If a line of the data below holds the string "configurazione", copy it.

RECORD EXTRACTS:
* * * * * * * * *
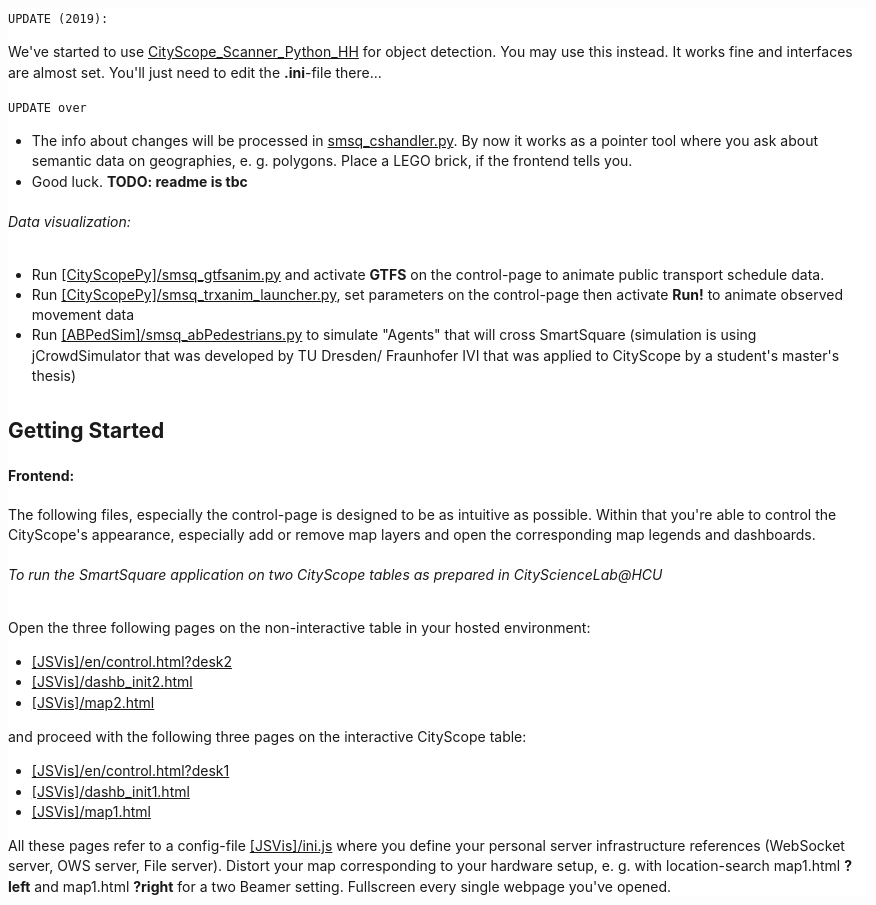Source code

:`UPDATE (2019):`

We've started to use [CityScope_Scanner_Python_HH](https://git.csl-intern.local.hcu-hamburg.de/andre.landwehr/cityscope_scanner_python_hh/tree/develop) for object detection. You may use this instead. It works fine and interfaces are almost set. You'll just need to edit the **.ini**-file there...

`UPDATE over`

* The info about changes will be processed in [smsq_cshandler.py](https://git.csl-intern.local.hcu-hamburg.de/smartsquare/smsq-cityscope/blob/master/CityScopePy/smsq_cshandler.py). By now it works as a pointer tool where you ask about semantic data on geographies, e. g. polygons. Place a LEGO brick, if the frontend tells you.
* Good luck. **TODO: readme is tbc**


###### Data visualization:
* Run [[CityScopePy]/smsq_gtfsanim.py](https://git.csl-intern.local.hcu-hamburg.de/smartsquare/smsq-cityscope/blob/master/CityScopePy/smsq_gtfsanim.py) and activate **GTFS** on the control-page to animate public transport schedule data. 
* Run [[CityScopePy]/smsq_trxanim_launcher.py](https://git.csl-intern.local.hcu-hamburg.de/smartsquare/smsq-cityscope/blob/master/CityScopePy/smsq_trxanim_launcher.py), set parameters on the control-page then activate **Run!** to animate observed movement data
* Run [[ABPedSim]/smsq_abPedestrians.py](https://git.csl-intern.local.hcu-hamburg.de/smartsquare/smsq-cityscope/blob/master/ABPedSim/smsq_abPedestrians.py) to simulate "Agents" that will cross SmartSquare (simulation is using jCrowdSimulator that was developed by TU Dresden/ Fraunhofer IVI that was applied to CityScope by a student's master's thesis)

## Getting Started

#### Frontend:

The following files, especially the control-page is designed to be as intuitive as possible. Within that you're able to control the CityScope's appearance, especially add or remove map layers and open the corresponding map legends and dashboards.

###### To run the SmartSquare application on two CityScope tables as prepared in CityScienceLab@HCU

Open the three following pages on the non-interactive table in your hosted environment:
* [[JSVis]/en/control.html?desk2](https://git.csl-intern.local.hcu-hamburg.de/smartsquare/smsq-cityscope/blob/master/JSVis/en/control.html)
* [[JSVis]/dashb_init2.html](https://git.csl-intern.local.hcu-hamburg.de/smartsquare/smsq-cityscope/blob/master/JSVis/dashb_init2.html)
* [[JSVis]/map2.html](https://git.csl-intern.local.hcu-hamburg.de/smartsquare/smsq-cityscope/blob/master/JSVis/map2.html) 

and proceed with the following three pages on the interactive CityScope table:
* [[JSVis]/en/control.html?desk1](https://git.csl-intern.local.hcu-hamburg.de/smartsquare/smsq-cityscope/blob/master/JSVis/de/control.html)
* [[JSVis]/dashb_init1.html](https://git.csl-intern.local.hcu-hamburg.de/smartsquare/smsq-cityscope/blob/master/JSVis/dashb_init1.html)
* [[JSVis]/map1.html](https://git.csl-intern.local.hcu-hamburg.de/smartsquare/smsq-cityscope/blob/master/JSVis/map1.html)

All these pages refer to a config-file [[JSVis]/ini.js](https://git.csl-intern.local.hcu-hamburg.de/smartsquare/smsq-cityscope/blob/master/JSVis/ini.js) where you define your personal server infrastructure references (WebSocket server, OWS server, File server).
Distort your map corresponding to your hardware setup, e. g. with location-search map1.html **?left** and map1.html **?right** for a two Beamer setting.
Fullscreen every single webpage you've opened.
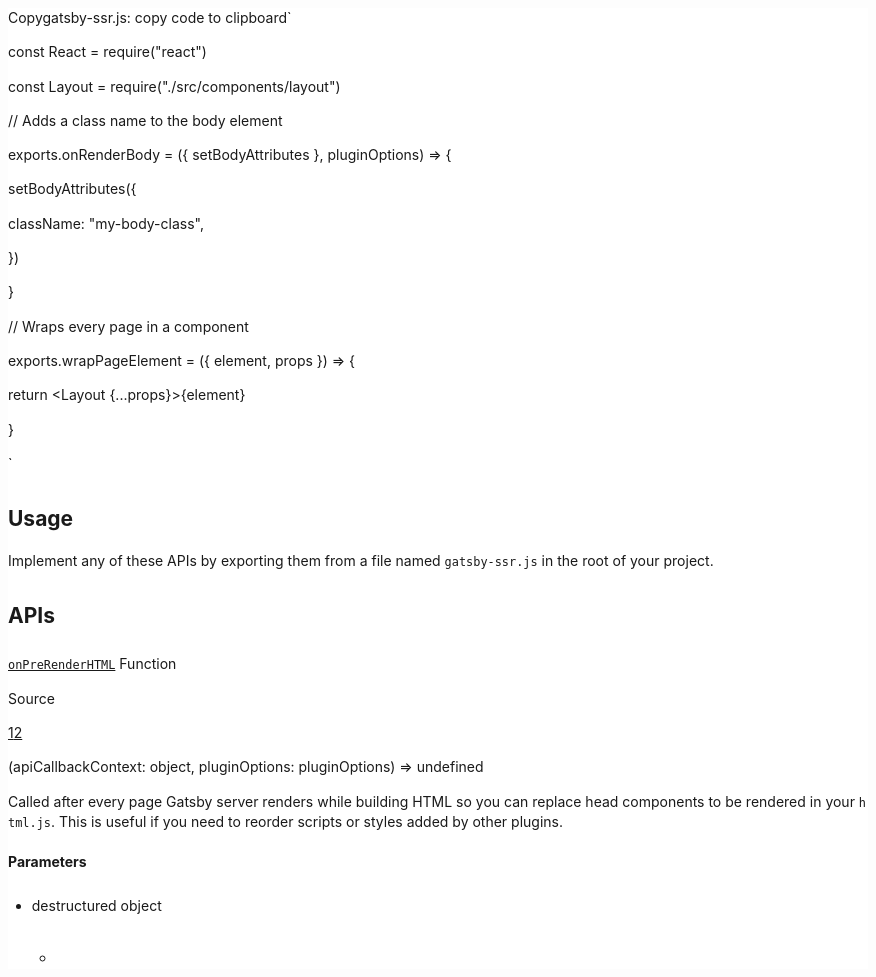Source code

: Copygatsby-ssr.js: copy code to clipboard`

const React = require("react")

const Layout = require("./src/components/layout")

// Adds a class name to the body element

exports.onRenderBody = ({ setBodyAttributes }, pluginOptions) => {

setBodyAttributes({

className: "my-body-class",

})

}

// Wraps every page in a component

exports.wrapPageElement = ({ element, props }) => {

return <Layout {...props}>{element}</Layout>

}

`

## [](https://www.gatsbyjs.com/docs/reference/config-files/gatsby-ssr/#usage)Usage

Implement any of these APIs by exporting them from a file named `gatsby-ssr.js` in the root of your project.

## APIs

###

[`onPreRenderHTML`](https://www.gatsbyjs.com/docs/reference/config-files/gatsby-ssr/#onPreRenderHTML) Function

Source

[1](https://github.com/gatsbyjs/gatsby/blob/master/packages/gatsby/cache-dir/develop-static-entry.js#L93-L101)[2](https://github.com/gatsbyjs/gatsby/blob/master/packages/gatsby/cache-dir/ssr-develop-static-entry.js#L317-L325)

(apiCallbackContext: object, pluginOptions: pluginOptions) => undefined

Called after every page Gatsby server renders while building HTML so you can replace head components to be rendered in your `html.js`. This is useful if you need to reorder scripts or styles added by other plugins.

#### Parameters

-   #####

    destructured object

    -   ######

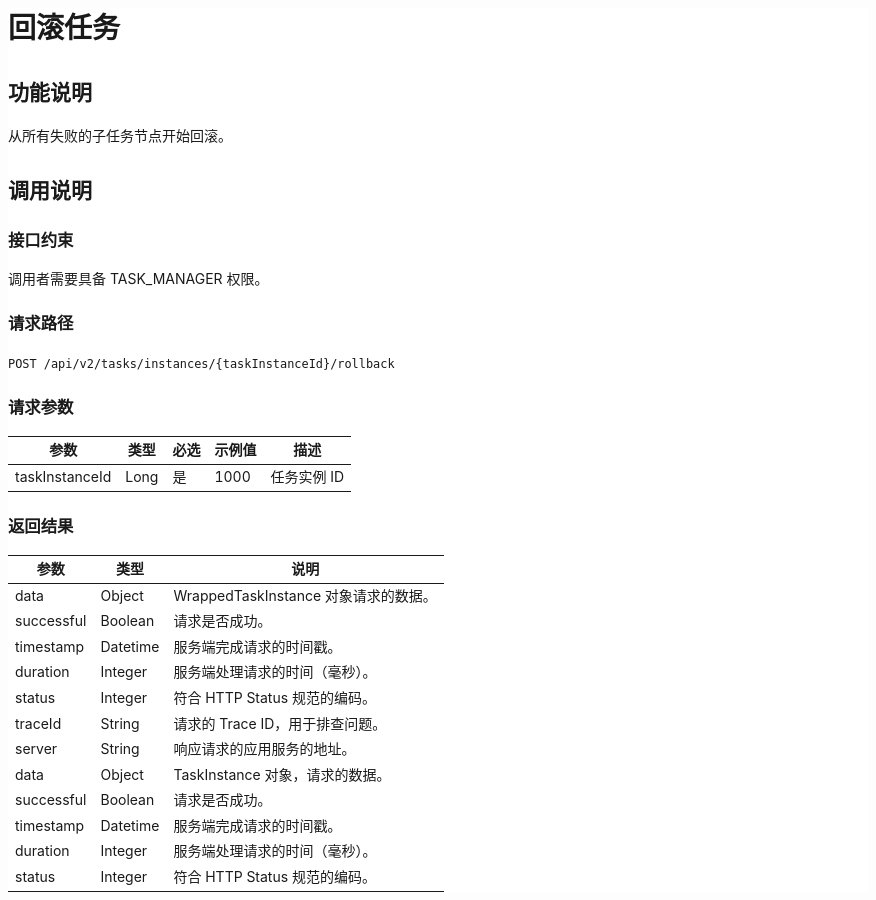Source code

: 回滚任务 
=========================



功能说明 
-------------------------

从所有失败的子任务节点开始回滚。

调用说明 
-------------------------

### 接口约束 

调用者需要具备 TASK_MANAGER 权限。

### 请求路径 

`POST /api/v2/tasks/instances/{taskInstanceId}/rollback`

### 请求参数 



|       参数       |  类型  | 必选 | 示例值  |   描述    |
|----------------|------|----|------|---------|
| taskInstanceId | Long | 是  | 1000 | 任务实例 ID |



### 返回结果 



|     参数     |    类型    |              说明              |
|------------|----------|------------------------------|
| data       | Object   | WrappedTaskInstance 对象请求的数据。 |
| successful | Boolean  | 请求是否成功。                      |
| timestamp  | Datetime | 服务端完成请求的时间戳。                 |
| duration   | Integer  | 服务端处理请求的时间（毫秒）。              |
| status     | Integer  | 符合 HTTP Status 规范的编码。        |
| traceId    | String   | 请求的 Trace ID，用于排查问题。         |
| server     | String   | 响应请求的应用服务的地址。                |
| data       | Object   | TaskInstance 对象，请求的数据。       |
| successful | Boolean  | 请求是否成功。                      |
| timestamp  | Datetime | 服务端完成请求的时间戳。                 |
| duration   | Integer  | 服务端处理请求的时间（毫秒）。              |
| status     | Integer  | 符合 HTTP Status 规范的编码。        |
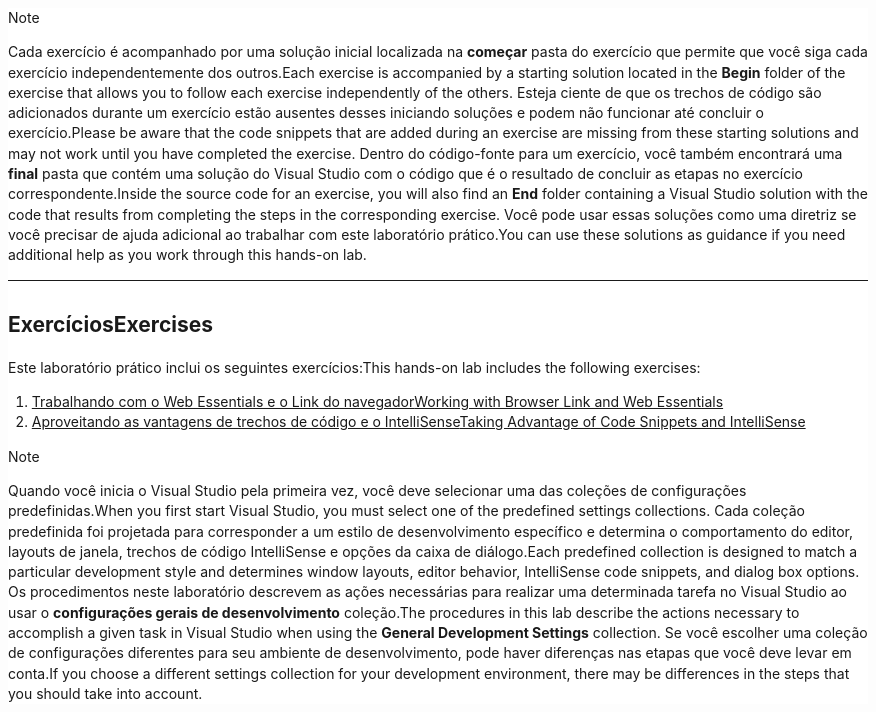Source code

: > [!NOTE]
> <span data-ttu-id="4402e-137">Cada exercício é acompanhado por uma solução inicial localizada na **começar** pasta do exercício que permite que você siga cada exercício independentemente dos outros.</span><span class="sxs-lookup"><span data-stu-id="4402e-137">Each exercise is accompanied by a starting solution located in the **Begin** folder of the exercise that allows you to follow each exercise independently of the others.</span></span> <span data-ttu-id="4402e-138">Esteja ciente de que os trechos de código são adicionados durante um exercício estão ausentes desses iniciando soluções e podem não funcionar até concluir o exercício.</span><span class="sxs-lookup"><span data-stu-id="4402e-138">Please be aware that the code snippets that are added during an exercise are missing from these starting solutions and may not work until you have completed the exercise.</span></span> <span data-ttu-id="4402e-139">Dentro do código-fonte para um exercício, você também encontrará uma **final** pasta que contém uma solução do Visual Studio com o código que é o resultado de concluir as etapas no exercício correspondente.</span><span class="sxs-lookup"><span data-stu-id="4402e-139">Inside the source code for an exercise, you will also find an **End** folder containing a Visual Studio solution with the code that results from completing the steps in the corresponding exercise.</span></span> <span data-ttu-id="4402e-140">Você pode usar essas soluções como uma diretriz se você precisar de ajuda adicional ao trabalhar com este laboratório prático.</span><span class="sxs-lookup"><span data-stu-id="4402e-140">You can use these solutions as guidance if you need additional help as you work through this hands-on lab.</span></span>

---

<a id="Exercises"></a>
## <a name="exercises"></a><span data-ttu-id="4402e-141">Exercícios</span><span class="sxs-lookup"><span data-stu-id="4402e-141">Exercises</span></span>

<span data-ttu-id="4402e-142">Este laboratório prático inclui os seguintes exercícios:</span><span class="sxs-lookup"><span data-stu-id="4402e-142">This hands-on lab includes the following exercises:</span></span>

1. [<span data-ttu-id="4402e-143">Trabalhando com o Web Essentials e o Link do navegador</span><span class="sxs-lookup"><span data-stu-id="4402e-143">Working with Browser Link and Web Essentials</span></span>](#Exercise1)
2. [<span data-ttu-id="4402e-144">Aproveitando as vantagens de trechos de código e o IntelliSense</span><span class="sxs-lookup"><span data-stu-id="4402e-144">Taking Advantage of Code Snippets and IntelliSense</span></span>](#Exercise2)

> [!NOTE]
> <span data-ttu-id="4402e-145">Quando você inicia o Visual Studio pela primeira vez, você deve selecionar uma das coleções de configurações predefinidas.</span><span class="sxs-lookup"><span data-stu-id="4402e-145">When you first start Visual Studio, you must select one of the predefined settings collections.</span></span> <span data-ttu-id="4402e-146">Cada coleção predefinida foi projetada para corresponder a um estilo de desenvolvimento específico e determina o comportamento do editor, layouts de janela, trechos de código IntelliSense e opções da caixa de diálogo.</span><span class="sxs-lookup"><span data-stu-id="4402e-146">Each predefined collection is designed to match a particular development style and determines window layouts, editor behavior, IntelliSense code snippets, and dialog box options.</span></span> <span data-ttu-id="4402e-147">Os procedimentos neste laboratório descrevem as ações necessárias para realizar uma determinada tarefa no Visual Studio ao usar o **configurações gerais de desenvolvimento** coleção.</span><span class="sxs-lookup"><span data-stu-id="4402e-147">The procedures in this lab describe the actions necessary to accomplish a given task in Visual Studio when using the **General Development Settings** collection.</span></span> <span data-ttu-id="4402e-148">Se você escolher uma coleção de configurações diferentes para seu ambiente de desenvolvimento, pode haver diferenças nas etapas que você deve levar em conta.</span><span class="sxs-lookup"><span data-stu-id="4402e-148">If you choose a different settings collection for your development environment, there may be differences in the steps that you should take into account.</span></span>
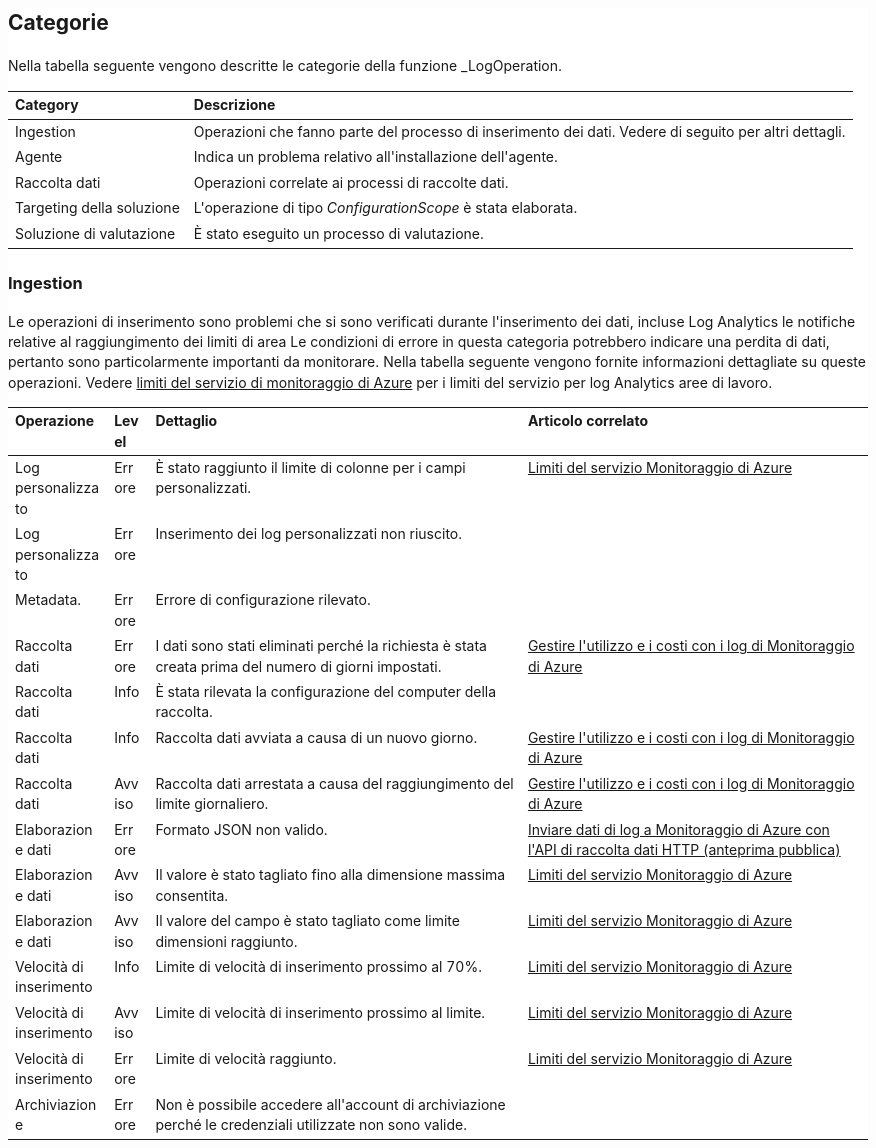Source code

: 
## <a name="categories"></a>Categorie

Nella tabella seguente vengono descritte le categorie della funzione _LogOperation. 

| Category | Descrizione |
|:---|:---|
| Ingestion           | Operazioni che fanno parte del processo di inserimento dei dati. Vedere di seguito per altri dettagli. |
| Agente               | Indica un problema relativo all'installazione dell'agente. |
| Raccolta dati     | Operazioni correlate ai processi di raccolte dati. |
| Targeting della soluzione  | L'operazione di tipo *ConfigurationScope* è stata elaborata. |
| Soluzione di valutazione | È stato eseguito un processo di valutazione. |


### <a name="ingestion"></a>Ingestion
Le operazioni di inserimento sono problemi che si sono verificati durante l'inserimento dei dati, incluse Log Analytics le notifiche relative al raggiungimento dei limiti di area Le condizioni di errore in questa categoria potrebbero indicare una perdita di dati, pertanto sono particolarmente importanti da monitorare. Nella tabella seguente vengono fornite informazioni dettagliate su queste operazioni. Vedere [limiti del servizio di monitoraggio di Azure](../service-limits.md#log-analytics-workspaces) per i limiti del servizio per log Analytics aree di lavoro.


| Operazione | Level | Dettaglio | Articolo correlato |
|:---|:---|:---|:---|
| Log personalizzato | Errore   | È stato raggiunto il limite di colonne per i campi personalizzati. | [Limiti del servizio Monitoraggio di Azure](../service-limits.md#log-analytics-workspaces) |
| Log personalizzato | Errore   | Inserimento dei log personalizzati non riuscito. | |
| Metadata. | Errore | Errore di configurazione rilevato. | |
| Raccolta dati | Errore   | I dati sono stati eliminati perché la richiesta è stata creata prima del numero di giorni impostati. | [Gestire l'utilizzo e i costi con i log di Monitoraggio di Azure](./manage-cost-storage.md#alert-when-daily-cap-reached)
| Raccolta dati | Info    | È stata rilevata la configurazione del computer della raccolta.| |
| Raccolta dati | Info    | Raccolta dati avviata a causa di un nuovo giorno. | [Gestire l'utilizzo e i costi con i log di Monitoraggio di Azure](./manage-cost-storage.md#alert-when-daily-cap-reached) |
| Raccolta dati | Avviso | Raccolta dati arrestata a causa del raggiungimento del limite giornaliero.| [Gestire l'utilizzo e i costi con i log di Monitoraggio di Azure](./manage-cost-storage.md#alert-when-daily-cap-reached) |
| Elaborazione dati | Errore   | Formato JSON non valido. | [Inviare dati di log a Monitoraggio di Azure con l'API di raccolta dati HTTP (anteprima pubblica)](../logs/data-collector-api.md#request-body) | 
| Elaborazione dati | Avviso | Il valore è stato tagliato fino alla dimensione massima consentita. | [Limiti del servizio Monitoraggio di Azure](../service-limits.md#log-analytics-workspaces) |
| Elaborazione dati | Avviso | Il valore del campo è stato tagliato come limite dimensioni raggiunto. | [Limiti del servizio Monitoraggio di Azure](../service-limits.md#log-analytics-workspaces) | 
| Velocità di inserimento | Info | Limite di velocità di inserimento prossimo al 70%. | [Limiti del servizio Monitoraggio di Azure](../service-limits.md#log-analytics-workspaces) |
| Velocità di inserimento | Avviso | Limite di velocità di inserimento prossimo al limite. | [Limiti del servizio Monitoraggio di Azure](../service-limits.md#log-analytics-workspaces) |
| Velocità di inserimento | Errore   | Limite di velocità raggiunto. | [Limiti del servizio Monitoraggio di Azure](../service-limits.md#log-analytics-workspaces) |
| Archiviazione | Errore   | Non è possibile accedere all'account di archiviazione perché le credenziali utilizzate non sono valide.  |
* * * * * * * * *
ANSWER SECTION:
| Metadata. | Errore | Errore di configurazione rilevato. | |
| Raccolta dati | Info    | È stata rilevata la configurazione del computer della raccolta.| |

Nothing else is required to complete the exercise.